In eukaryotes, the new mRNA is not yet ready for translation. At this stage, it is called pre-mRNA, and it must go through more processing before it leaves the nucleus as mature mRNA. The process again undergoes three steps i.e., Splicing, Editing and Polyadenylation.
Splicing removes introns from mRNA, the remaining mRNA consists only of regions called exons that code for the protein. The ribonucleoproteins are small proteins in the nucleus that contain RNA and are needed for the splicing process. Editing changes some of the nucleotides in mRNA. For example, a human protein called APOB, which helps transport lipids in the blood, has two different forms because of editing. One form is smaller than the other because editing adds an earlier stop signal in mRNA. Polyadenylation adds a “tail” to the mRNA. The tail consists of a string of As (adenine bases). It signals the end of mRNA. It is also involved in exporting mRNA from the nucleus, and it protects mRNA from enzymes that might break it down.
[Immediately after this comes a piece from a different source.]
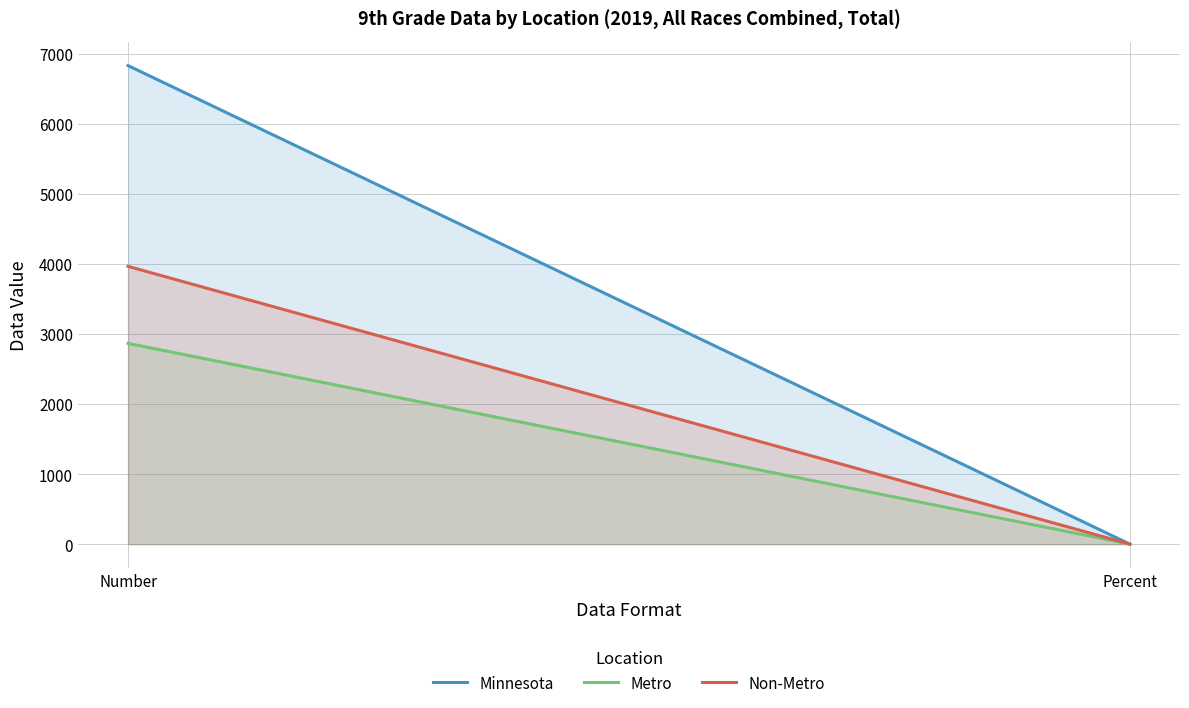

What is the sum of the Non-Metro values at Percent and Number?

3965.2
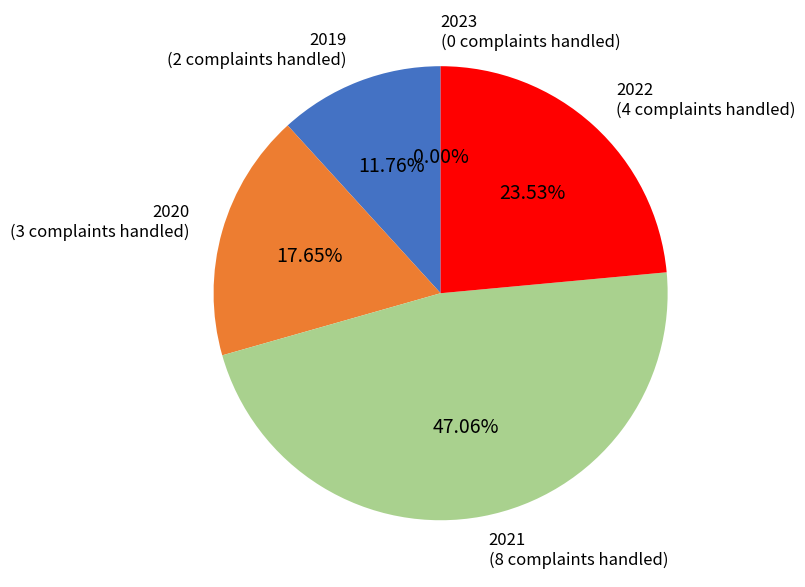

Which slice is the smallest?

2023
It is the process in which the genetic code in mRNA (messenger RNA) is read to make a protein. After mRNA leaves the nucleus, it moves to a ribosome, which consists of rRNA (ribosomal RNA) and proteins. The ribosome reads the sequence of codons in mRNA, and molecules of tRNA(transfer RNA) bring amino acids to the ribosome in the correct sequence.
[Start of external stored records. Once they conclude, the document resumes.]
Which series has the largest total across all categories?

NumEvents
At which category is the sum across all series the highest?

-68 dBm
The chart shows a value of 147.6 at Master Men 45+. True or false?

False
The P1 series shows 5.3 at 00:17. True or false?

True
Each tRNA molecule has an anticodon for the amino acid it carries. An anticodon is complementary to the codon for an amino acid. Wherever the codon AAG appears in mRNA, a UUC anticodon of tRNA temporarily binds. While bound to mRNA, tRNA gives up its amino acid. With the help of rRNA, bonds form between the amino acids as they are brought one by one to the ribosome, creating a polypeptide chain. The chain of amino acids keeps growing until a stop codon is reached.
After a polypeptide chain is synthesized, it may undergo additional processes. For example, it may assume a folded shape due to interactions between its amino acids. It may also bind with other polypeptides or with different types of molecules, such as lipids or carbohydrates. Many proteins travel to the Golgi apparatus within the cytoplasm to be modified.
Future That DNA Holds
This complex structure holds within one of the largest science revolutions it could probably make. Its complexity still provides researchers with enough inventions to keep pondering about. DNA insights are already enabling the diagnosis and treatment of genetic diseases.
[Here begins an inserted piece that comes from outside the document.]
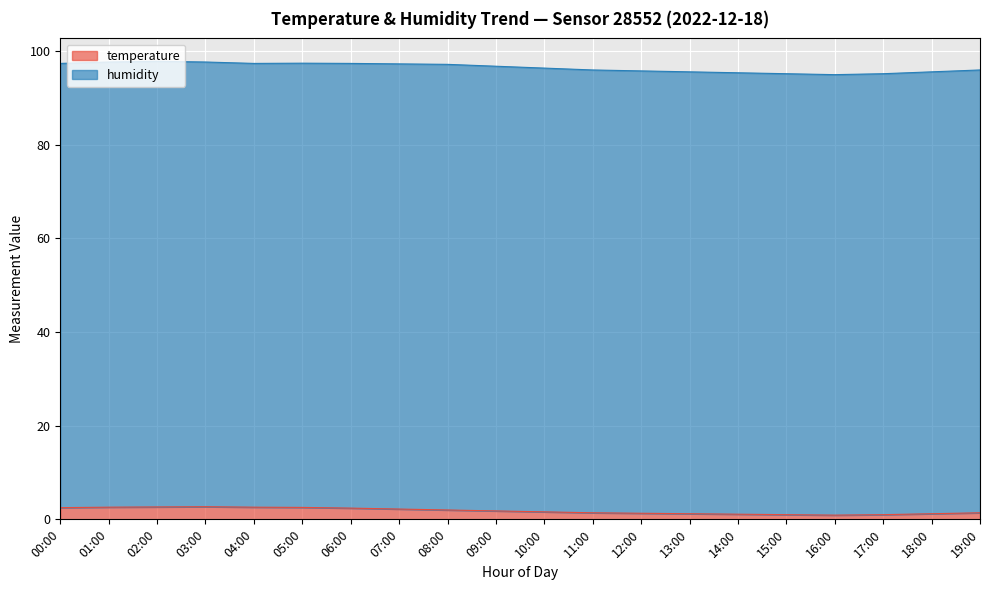

What is the approximate value at 12:00?

1.3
Science is also hopeful that medicine will advance to be able to leverage the power of our cells to fight disease. Methods have been developed to purify DNA from organisms, such as phenol-chloroform extraction, and to manipulate it in the laboratory, such as restriction digests and the polymerase chain reaction. Modern biology and biochemistry make intensive use of these techniques in recombinant DNA technology.